T cells. Previous studies in jawless vertebrates have shown that polymorphonuclear myeloid cells phagocytose mammalian erythrocytes [62]. Additionally, the TLR3 and TLR5 genes, which are expressed in mammalian DCs and teleost Calpain DC-like cells, are expressed in VLRA−/VLRB− cells [27]. These observations indicate that VLRA−/VLRB− myeloid cells, which phagocytose foreign antigens, may function as accessory cells that activate the VLR-based adaptive immune system. Although the molecular details of the innate and adaptive immune systems differ between jawless and jawed vertebrates, both immune systems are similar in jawless vertebrates and jawed vertebrates. The functions of VLRA+ and VLRC+ LLCs and the mechanisms of self-tolerance in thymoids are still unknown. Additionally, the molecular and cellular basis for crosstalk between the innate and adaptive immune systems in jawless vertebrates is also unclear.

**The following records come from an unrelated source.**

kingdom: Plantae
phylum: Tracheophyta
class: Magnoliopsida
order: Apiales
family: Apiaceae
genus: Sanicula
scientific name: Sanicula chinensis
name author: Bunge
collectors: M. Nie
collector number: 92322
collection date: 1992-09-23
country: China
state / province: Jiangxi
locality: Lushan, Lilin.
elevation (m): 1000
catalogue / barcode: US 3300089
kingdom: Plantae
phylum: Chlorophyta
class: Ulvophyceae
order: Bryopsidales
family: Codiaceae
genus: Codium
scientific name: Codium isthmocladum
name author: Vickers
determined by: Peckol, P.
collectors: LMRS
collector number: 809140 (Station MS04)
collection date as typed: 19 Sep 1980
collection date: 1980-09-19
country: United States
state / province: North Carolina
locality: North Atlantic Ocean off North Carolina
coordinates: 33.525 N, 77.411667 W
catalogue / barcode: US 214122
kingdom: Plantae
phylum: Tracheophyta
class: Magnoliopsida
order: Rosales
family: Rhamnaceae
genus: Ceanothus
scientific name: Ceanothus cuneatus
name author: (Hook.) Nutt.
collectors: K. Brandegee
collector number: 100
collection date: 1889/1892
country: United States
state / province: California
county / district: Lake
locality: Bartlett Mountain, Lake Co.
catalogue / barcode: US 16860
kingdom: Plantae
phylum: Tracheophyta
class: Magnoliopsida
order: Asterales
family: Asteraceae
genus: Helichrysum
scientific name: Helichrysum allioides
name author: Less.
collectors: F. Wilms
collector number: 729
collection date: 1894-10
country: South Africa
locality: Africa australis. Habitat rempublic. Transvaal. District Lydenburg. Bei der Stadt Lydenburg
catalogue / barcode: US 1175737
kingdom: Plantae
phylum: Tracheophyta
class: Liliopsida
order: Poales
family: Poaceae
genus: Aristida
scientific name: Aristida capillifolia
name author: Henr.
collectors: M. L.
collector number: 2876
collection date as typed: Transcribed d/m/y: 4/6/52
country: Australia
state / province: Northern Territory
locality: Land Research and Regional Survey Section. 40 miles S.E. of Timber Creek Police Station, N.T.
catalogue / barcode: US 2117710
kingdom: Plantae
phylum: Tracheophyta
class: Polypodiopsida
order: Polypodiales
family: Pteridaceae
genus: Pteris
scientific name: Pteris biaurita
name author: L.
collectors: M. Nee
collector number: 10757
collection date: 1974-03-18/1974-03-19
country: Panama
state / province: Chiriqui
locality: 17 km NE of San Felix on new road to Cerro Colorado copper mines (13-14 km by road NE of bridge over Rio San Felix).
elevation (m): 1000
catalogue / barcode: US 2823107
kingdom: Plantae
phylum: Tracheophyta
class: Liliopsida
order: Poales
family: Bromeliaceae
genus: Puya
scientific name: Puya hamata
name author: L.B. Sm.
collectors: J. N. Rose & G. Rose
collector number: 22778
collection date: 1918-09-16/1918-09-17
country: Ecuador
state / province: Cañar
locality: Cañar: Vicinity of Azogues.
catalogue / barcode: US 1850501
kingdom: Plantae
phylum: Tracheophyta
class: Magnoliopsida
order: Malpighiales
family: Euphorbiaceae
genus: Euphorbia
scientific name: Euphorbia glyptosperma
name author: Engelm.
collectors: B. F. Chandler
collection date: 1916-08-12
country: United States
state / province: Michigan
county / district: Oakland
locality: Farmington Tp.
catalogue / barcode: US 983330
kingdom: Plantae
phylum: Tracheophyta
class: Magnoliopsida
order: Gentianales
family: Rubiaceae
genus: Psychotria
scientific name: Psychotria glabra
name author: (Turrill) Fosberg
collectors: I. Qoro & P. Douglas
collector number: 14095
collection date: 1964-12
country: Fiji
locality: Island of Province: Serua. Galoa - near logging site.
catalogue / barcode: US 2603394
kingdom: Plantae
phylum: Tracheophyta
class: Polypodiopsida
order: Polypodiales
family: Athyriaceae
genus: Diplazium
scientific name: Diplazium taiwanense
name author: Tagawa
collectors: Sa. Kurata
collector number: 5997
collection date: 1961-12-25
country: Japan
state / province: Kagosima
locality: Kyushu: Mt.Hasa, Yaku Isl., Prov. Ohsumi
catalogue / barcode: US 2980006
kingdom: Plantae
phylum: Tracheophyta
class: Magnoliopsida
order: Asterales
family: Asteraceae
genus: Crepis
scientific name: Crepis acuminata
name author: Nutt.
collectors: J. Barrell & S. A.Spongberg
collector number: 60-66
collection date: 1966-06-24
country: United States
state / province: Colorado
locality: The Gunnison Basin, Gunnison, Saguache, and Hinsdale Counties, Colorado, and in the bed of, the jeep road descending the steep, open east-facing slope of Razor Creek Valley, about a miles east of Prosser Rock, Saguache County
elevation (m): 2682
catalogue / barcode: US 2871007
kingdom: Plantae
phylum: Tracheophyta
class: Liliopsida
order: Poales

However, in vivo phagocytosis may be accomplished in the LO. LO has been proposed as the principal tissue for the removal of foreign material from the hemolymph. Foreign material present in the hemolymph is agglutinated, phagocyted and degraded in LO. Engulfed material is then destroyed in the LOS (7,8). The LO is invaded by hemocytes, and it has been suggested that this invasion is responsible for the immune related activities within the LO (9). Although the identification of crustacean hemocytes is essential to elucidate their specific immune reactions (10), characterization of hemocyte subpopulations remains uncertain. On the basis of their morphology and presence

of granules, hemocytes are usually classified into three subpopulations; LGH, SGH, and HH (10,11). However, different criteria exist about the nature of HH. According to Hose et al. (12) and Gargioni selleck compound and Barraco (10), HH constitute a differentiated cell subpopulation, characterized by the presence of cytoplasmic glycoprotein deposits and striated granules. Other authors consider HH as undifferentiated hemocytes, precursors of SGH (13) or LGH and SGH (14). Rodríguez et al. (15) identified three monoclonal antibodies (MABs), which could be used as hemocyte subpopulation markers. Antigenic

characterization of shrimp hemocytes separated by isopycnic centrifugation on a discontinuous percoll gradient, showed that 40E2 MAB exhibited specific labeling of LGH, 40E10 MAB recognized vesicles present in SGH and 41B12 MAB labeled vesicles NVP-LDE225 in vivo of hyaline hemocytes (16,17). By western blot and ELISA, Astemizole the MAB 41B12 recognized α2-macroglobulin of crayfish, human, and Farfantepenaeus paulensis (15,17,18). Interestingly Perazzolo et al. (18) reported cellular localization of α2-macroglobulin in granules of LGH. Hemocytes subpopulations involved in the clearance process at the LO require

further studies. Based on PO activity assays, several authors reported the presence of SGH and LGH in the LO and LOS. In addition, van de Braak et al. (19) and Shao et al. (20) reported by ultrastructure the presence of SGH-like cells in the LO. Shao et al. (20) considered the presence of SGH in LO during the infection process to be due to light PO activity in the stromal matrix of LO. Anggraeny and Owens (21) observed low PO activity solely in the LOS and indicated that spent LGH and SGH form spheroids. Winotaphan et al. (22) and van de Braak et al. (23), restrict the presence of HH in the LO to being precursors of granular hemocyte, indicating that LO can be a place of hemocyte differentiation. In this study we used MABs 41B12, 40E10 and 40E2 in order to better understand the role of hemocyte subpopulations involved in the immune process occurring in the LO of L. vannamei.